WHAT YOU NEED TO DO: In the data that follows, find the line with "X111590000Y-138805000D03*"; transcribe it, every later line up to the one with "X144620000Y-113055000D03*", and that line as well, exactly and with no others.

SOURCE DATA:

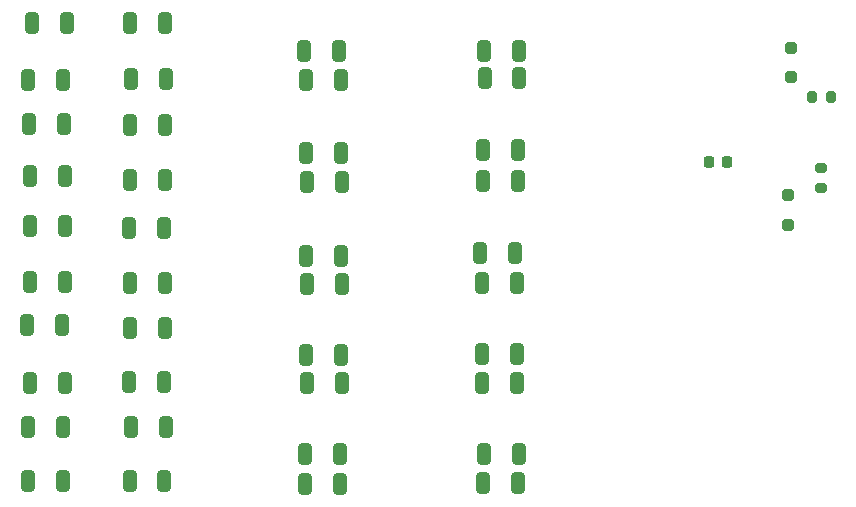
<source format=gbp>
G04 #@! TF.GenerationSoftware,KiCad,Pcbnew,9.0.0*
G04 #@! TF.CreationDate,2025-07-18T15:04:11-05:00*
G04 #@! TF.ProjectId,txfilters,74786669-6c74-4657-9273-2e6b69636164,rev?*
G04 #@! TF.SameCoordinates,Original*
G04 #@! TF.FileFunction,Paste,Bot*
G04 #@! TF.FilePolarity,Positive*
%FSLAX46Y46*%
G04 Gerber Fmt 4.6, Leading zero omitted, Abs format (unit mm)*
G04 Created by KiCad (PCBNEW 9.0.0) date 2025-07-18 15:04:11*
%MOMM*%
%LPD*%
G01*
G04 APERTURE LIST*
G04 Aperture macros list*
%AMRoundRect*
0 Rectangle with rounded corners*
0 $1 Rounding radius*
0 $2 $3 $4 $5 $6 $7 $8 $9 X,Y pos of 4 corners*
0 Add a 4 corners polygon primitive as box body*
4,1,4,$2,$3,$4,$5,$6,$7,$8,$9,$2,$3,0*
0 Add four circle primitives for the rounded corners*
1,1,$1+$1,$2,$3*
1,1,$1+$1,$4,$5*
1,1,$1+$1,$6,$7*
1,1,$1+$1,$8,$9*
0 Add four rect primitives between the rounded corners*
20,1,$1+$1,$2,$3,$4,$5,0*
20,1,$1+$1,$4,$5,$6,$7,0*
20,1,$1+$1,$6,$7,$8,$9,0*
20,1,$1+$1,$8,$9,$2,$3,0*%
G04 Aperture macros list end*
%ADD10RoundRect,0.250000X-0.325000X-0.650000X0.325000X-0.650000X0.325000X0.650000X-0.325000X0.650000X0*%
%ADD11RoundRect,0.225000X-0.225000X-0.250000X0.225000X-0.250000X0.225000X0.250000X-0.225000X0.250000X0*%
%ADD12RoundRect,0.250000X0.325000X0.650000X-0.325000X0.650000X-0.325000X-0.650000X0.325000X-0.650000X0*%
%ADD13RoundRect,0.200000X-0.200000X-0.275000X0.200000X-0.275000X0.200000X0.275000X-0.200000X0.275000X0*%
%ADD14RoundRect,0.250000X0.250000X-0.250000X0.250000X0.250000X-0.250000X0.250000X-0.250000X-0.250000X0*%
%ADD15RoundRect,0.250000X-0.250000X0.250000X-0.250000X-0.250000X0.250000X-0.250000X0.250000X0.250000X0*%
%ADD16RoundRect,0.200000X-0.275000X0.200000X-0.275000X-0.200000X0.275000X-0.200000X0.275000X0.200000X0*%
G04 APERTURE END LIST*
D10*
G04 #@! TO.C,C31*
X141570000Y-119145000D03*
X144520000Y-119145000D03*
G04 #@! TD*
G04 #@! TO.C,C19*
X111590000Y-138805000D03*
X114540000Y-138805000D03*
G04 #@! TD*
D11*
G04 #@! TO.C,C8*
X160654000Y-120103000D03*
X162204000Y-120103000D03*
G04 #@! TD*
D12*
G04 #@! TO.C,C33*
X106080000Y-116885000D03*
X103130000Y-116885000D03*
G04 #@! TD*
D10*
G04 #@! TO.C,C18*
X126600000Y-138830000D03*
X129550000Y-138830000D03*
G04 #@! TD*
G04 #@! TO.C,C1*
X141670000Y-113055000D03*
X144620000Y-113055000D03*
G04 #@! TD*
G04 #@! TO.C,C42*
X141446000Y-136401000D03*
X144396000Y-136401000D03*
G04 #@! TD*
G04 #@! TO.C,C45*
X126460000Y-144893000D03*
X129410000Y-144893000D03*
G04 #@! TD*
G04 #@! TO.C,C13*
X141420000Y-130375000D03*
X144370000Y-130375000D03*
G04 #@! TD*
G04 #@! TO.C,C36*
X126584000Y-128081000D03*
X129534000Y-128081000D03*
G04 #@! TD*
D12*
G04 #@! TO.C,C44*
X105950000Y-147159000D03*
X103000000Y-147159000D03*
G04 #@! TD*
D10*
G04 #@! TO.C,C17*
X141480000Y-138815000D03*
X144430000Y-138815000D03*
G04 #@! TD*
G04 #@! TO.C,C35*
X141316000Y-127875000D03*
X144266000Y-127875000D03*
G04 #@! TD*
G04 #@! TO.C,C23*
X111610000Y-147145000D03*
X114560000Y-147145000D03*
G04 #@! TD*
G04 #@! TO.C,C4*
X126520000Y-113235000D03*
X129470000Y-113235000D03*
G04 #@! TD*
G04 #@! TO.C,C7*
X111670000Y-108395000D03*
X114620000Y-108395000D03*
G04 #@! TD*
G04 #@! TO.C,C41*
X126522000Y-136463000D03*
X129472000Y-136463000D03*
G04 #@! TD*
D12*
G04 #@! TO.C,C34*
X106166000Y-121319000D03*
X103216000Y-121319000D03*
G04 #@! TD*
D13*
G04 #@! TO.C,R6*
X169380000Y-114615000D03*
X171030000Y-114615000D03*
G04 #@! TD*
D14*
G04 #@! TO.C,D1*
X167340000Y-125471000D03*
X167340000Y-122971000D03*
G04 #@! TD*
D15*
G04 #@! TO.C,D2*
X167619000Y-110475000D03*
X167619000Y-112975000D03*
G04 #@! TD*
D10*
G04 #@! TO.C,C5*
X111700000Y-113105000D03*
X114650000Y-113105000D03*
G04 #@! TD*
G04 #@! TO.C,C10*
X126660000Y-121820000D03*
X129610000Y-121820000D03*
G04 #@! TD*
G04 #@! TO.C,C24*
X111740000Y-142605000D03*
X114690000Y-142605000D03*
G04 #@! TD*
G04 #@! TO.C,C32*
X126584000Y-119383000D03*
X129534000Y-119383000D03*
G04 #@! TD*
G04 #@! TO.C,C46*
X141600000Y-144859000D03*
X144550000Y-144859000D03*
G04 #@! TD*
D12*
G04 #@! TO.C,C29*
X105974000Y-113191000D03*
X103024000Y-113191000D03*
G04 #@! TD*
D10*
G04 #@! TO.C,C21*
X141550000Y-147285000D03*
X144500000Y-147285000D03*
G04 #@! TD*
G04 #@! TO.C,C12*
X111670000Y-116985000D03*
X114620000Y-116985000D03*
G04 #@! TD*
G04 #@! TO.C,C15*
X111670000Y-130385000D03*
X114620000Y-130385000D03*
G04 #@! TD*
G04 #@! TO.C,C16*
X111590000Y-125735000D03*
X114540000Y-125735000D03*
G04 #@! TD*
G04 #@! TO.C,C25*
X141632000Y-110747000D03*
X144582000Y-110747000D03*
G04 #@! TD*
G04 #@! TO.C,C11*
X111680000Y-121655000D03*
X114630000Y-121655000D03*
G04 #@! TD*
G04 #@! TO.C,C9*
X141540000Y-121765000D03*
X144490000Y-121765000D03*
G04 #@! TD*
D12*
G04 #@! TO.C,C30*
X106272000Y-108345000D03*
X103322000Y-108345000D03*
G04 #@! TD*
G04 #@! TO.C,C39*
X105888000Y-133951000D03*
X102938000Y-133951000D03*
G04 #@! TD*
D10*
G04 #@! TO.C,C28*
X126392000Y-110699000D03*
X129342000Y-110699000D03*
G04 #@! TD*
D12*
G04 #@! TO.C,C37*
X106104000Y-130305000D03*
X103154000Y-130305000D03*
G04 #@! TD*
G04 #@! TO.C,C40*
X106142000Y-138825000D03*
X103192000Y-138825000D03*
G04 #@! TD*
G04 #@! TO.C,C43*
X105950000Y-142539000D03*
X103000000Y-142539000D03*
G04 #@! TD*
D10*
G04 #@! TO.C,C20*
X111630000Y-134205000D03*
X114580000Y-134205000D03*
G04 #@! TD*
G04 #@! TO.C,C14*
X126660000Y-130465000D03*
X129610000Y-130465000D03*
G04 #@! TD*
D16*
G04 #@! TO.C,R5*
X170143000Y-120656000D03*
X170143000Y-122306000D03*
G04 #@! TD*
D12*
G04 #@! TO.C,C38*
X106142000Y-125521000D03*
X103192000Y-125521000D03*
G04 #@! TD*
D10*
G04 #@! TO.C,C22*
X126500000Y-147425000D03*
X129450000Y-147425000D03*
G04 #@! TD*
M02*

</source>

SOLUTION FOR THIS PROBLEM:
X111590000Y-138805000D03*
X114540000Y-138805000D03*
G04 #@! TD*
D11*
G04 #@! TO.C,C8*
X160654000Y-120103000D03*
X162204000Y-120103000D03*
G04 #@! TD*
D12*
G04 #@! TO.C,C33*
X106080000Y-116885000D03*
X103130000Y-116885000D03*
G04 #@! TD*
D10*
G04 #@! TO.C,C18*
X126600000Y-138830000D03*
X129550000Y-138830000D03*
G04 #@! TD*
G04 #@! TO.C,C1*
X141670000Y-113055000D03*
X144620000Y-113055000D03*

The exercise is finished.